RIO DE JANEIRO — Era uma noite dos anos mais antigos do passado. O menino estava na janela e olhava a noite. E a noite se tornou manhã e tarde, depois noite outra vez, e assim sucessivamente durante os anos mais antigos do passado.
E diante do menino passaram as coisas, passou o tempo e passou o mundo. Os mascarados do Carnaval, o sorveteiro e a leprosa que pedia esmola, lenço empoeirado cobrindo o rosto deformado e submisso. E naquele junho dos anos mais antigos do passado caiu o balão, fantasma colorido e ainda iluminado que desceu do céu, escolheu o seu jardim e nele pousou, trêmulo, o pai apagou o balão e o entregou para que guardasse.
O balão tinha cheiro da noite e do sereno, sua carne de papel era mansa e frágil, pássaro exausto que não podia mais voar.
E o menino continuou na janela vendo passar o soldado, o capitão e o ladrão.
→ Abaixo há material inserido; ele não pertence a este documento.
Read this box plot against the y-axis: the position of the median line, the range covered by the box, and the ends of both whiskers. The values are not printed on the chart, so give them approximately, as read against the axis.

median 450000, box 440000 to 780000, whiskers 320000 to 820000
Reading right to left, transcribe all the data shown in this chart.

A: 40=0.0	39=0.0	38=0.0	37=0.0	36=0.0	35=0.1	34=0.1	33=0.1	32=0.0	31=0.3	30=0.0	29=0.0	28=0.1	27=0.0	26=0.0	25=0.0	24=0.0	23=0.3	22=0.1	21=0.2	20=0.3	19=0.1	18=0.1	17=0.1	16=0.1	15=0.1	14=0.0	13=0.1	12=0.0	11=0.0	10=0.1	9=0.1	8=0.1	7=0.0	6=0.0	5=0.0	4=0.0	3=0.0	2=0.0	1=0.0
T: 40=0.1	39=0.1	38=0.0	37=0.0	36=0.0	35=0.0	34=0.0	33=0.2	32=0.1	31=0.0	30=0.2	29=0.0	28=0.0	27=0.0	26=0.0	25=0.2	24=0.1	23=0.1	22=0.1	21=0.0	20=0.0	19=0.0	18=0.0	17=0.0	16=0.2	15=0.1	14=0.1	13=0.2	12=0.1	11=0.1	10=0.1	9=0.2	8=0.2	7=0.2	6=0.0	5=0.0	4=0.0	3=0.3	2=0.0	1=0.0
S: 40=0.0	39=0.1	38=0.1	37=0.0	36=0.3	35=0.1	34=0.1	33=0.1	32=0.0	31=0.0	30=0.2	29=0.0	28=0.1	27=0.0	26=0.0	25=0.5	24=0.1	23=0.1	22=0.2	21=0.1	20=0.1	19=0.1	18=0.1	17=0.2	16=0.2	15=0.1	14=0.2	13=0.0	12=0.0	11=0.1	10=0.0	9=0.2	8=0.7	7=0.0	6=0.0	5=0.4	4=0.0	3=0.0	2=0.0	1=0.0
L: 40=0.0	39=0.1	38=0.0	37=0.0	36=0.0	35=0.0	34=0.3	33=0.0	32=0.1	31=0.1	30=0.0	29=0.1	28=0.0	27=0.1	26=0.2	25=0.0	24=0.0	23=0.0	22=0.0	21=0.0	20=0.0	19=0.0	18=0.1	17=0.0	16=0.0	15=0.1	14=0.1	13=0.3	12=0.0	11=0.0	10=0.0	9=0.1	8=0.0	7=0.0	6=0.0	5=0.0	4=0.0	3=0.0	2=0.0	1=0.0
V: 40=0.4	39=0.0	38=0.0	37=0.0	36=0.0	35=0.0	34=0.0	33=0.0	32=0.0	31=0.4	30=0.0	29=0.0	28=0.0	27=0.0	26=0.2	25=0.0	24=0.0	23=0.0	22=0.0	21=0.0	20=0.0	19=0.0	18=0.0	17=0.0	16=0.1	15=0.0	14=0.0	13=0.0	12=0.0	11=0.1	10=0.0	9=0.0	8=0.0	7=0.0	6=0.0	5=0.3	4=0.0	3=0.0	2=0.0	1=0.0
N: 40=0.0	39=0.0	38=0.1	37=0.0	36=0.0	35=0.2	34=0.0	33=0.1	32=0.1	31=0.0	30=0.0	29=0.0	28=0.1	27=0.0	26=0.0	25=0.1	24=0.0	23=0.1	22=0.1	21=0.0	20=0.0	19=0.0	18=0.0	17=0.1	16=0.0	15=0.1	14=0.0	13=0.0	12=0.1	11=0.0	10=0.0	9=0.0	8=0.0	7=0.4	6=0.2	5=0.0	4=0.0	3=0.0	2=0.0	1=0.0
E diante dele passou o desfile de antigos fantasmas, cadenciadamente, os ranchos esfumaçados pela luz verde dos fogos de bengala, procissões de mascarados, lentos como num funeral, a burrinha de pano e papelão rodopiando entre as alas, o pierrô com seu bandolim prateado, o rosto branco, muito branco, banhado de luar.
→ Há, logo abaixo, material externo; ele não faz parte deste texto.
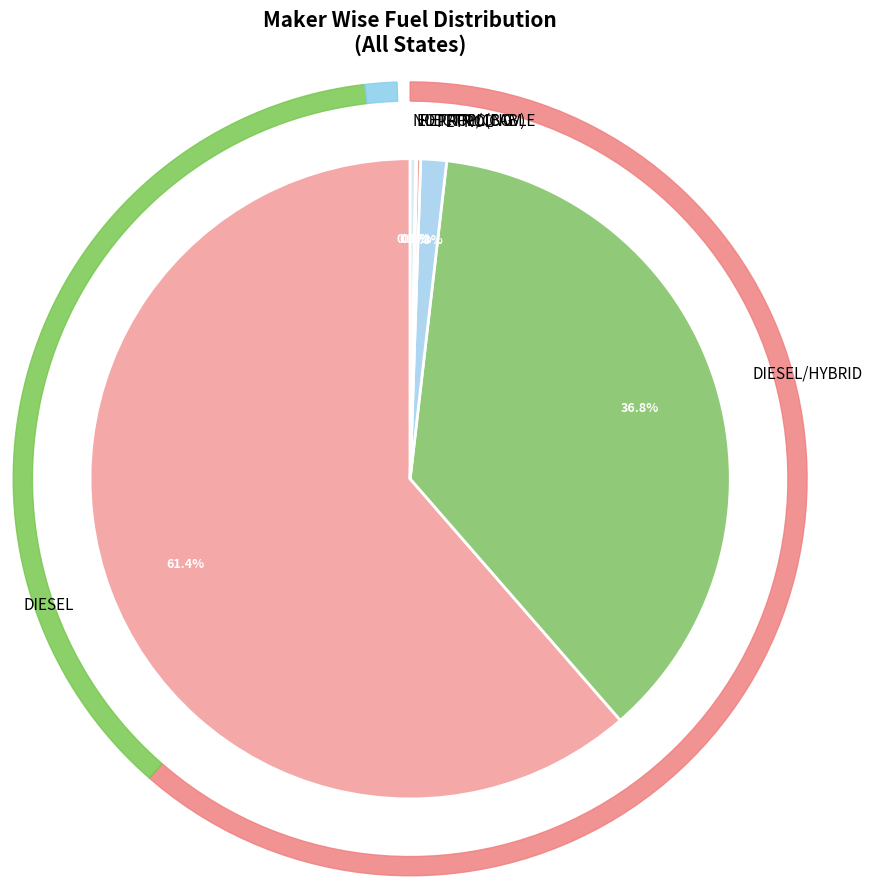

To the nearest percent, what is the difference between the PETROL and DIESEL/HYBRID slice percentages?

35%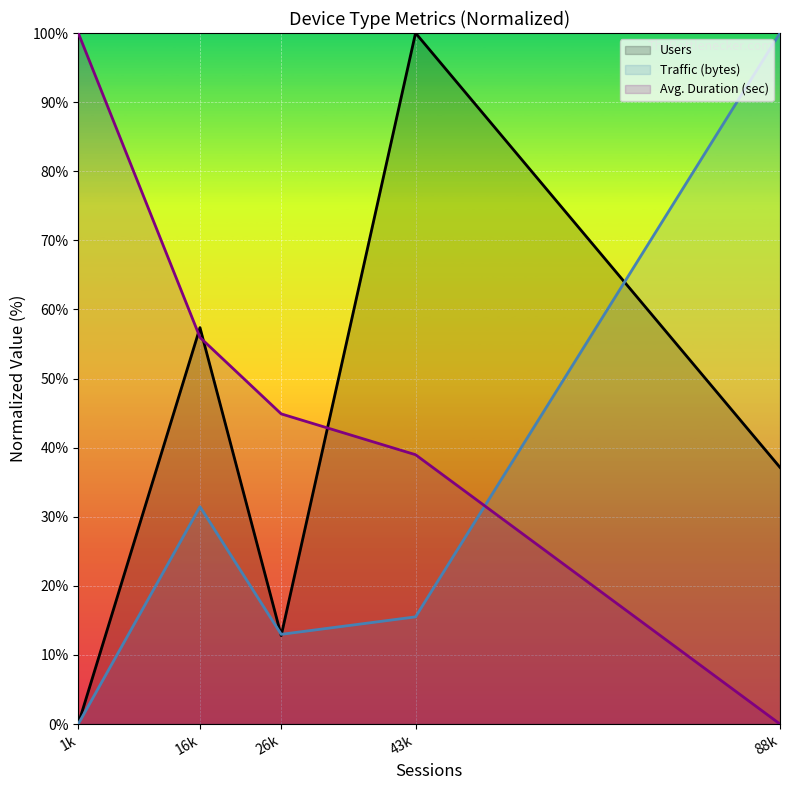

Reading right to left, extract all data points from this chart.

Users: 37.1	100.0	12.8	57.4	0.0
Traffic (bytes): 100.0	15.5	13.0	31.5	0.0
Avg. Duration (sec): 0.0	39.0	44.9	55.9	100.0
E mais tarde, diante do menino abriu-se a bandeira grená com o Leão de Ouro, os músicos da Piazza San Marco tocando foxes dos anos 30 que penetravam no Café Florian, nos postais de Guardi, no lustre de vidro murano do Hotel Danieli.
A gôndola, comprida e fúnebre, passa pela casa de Wagner, mas não é Wagner que o menino ouve, é Vivaldi e Perosi que ali nasceram e viveram, atrás daquela ponte descascada pelo tempo —tempo que apodrece a cidade e agoniza na laguna.
E na janela do menino surge outra vez, boiando no espaço, a catedral de mármore, a sua. Não é a mais que branca: é verde e rosa como Santa Maria dei Fiori. Branca foi a noite em Florença: a moça segurou a mão do menino e o chamou para dentro. E o menino fechou a janela que nunca mais se abriria para os anos mais antigos do passado.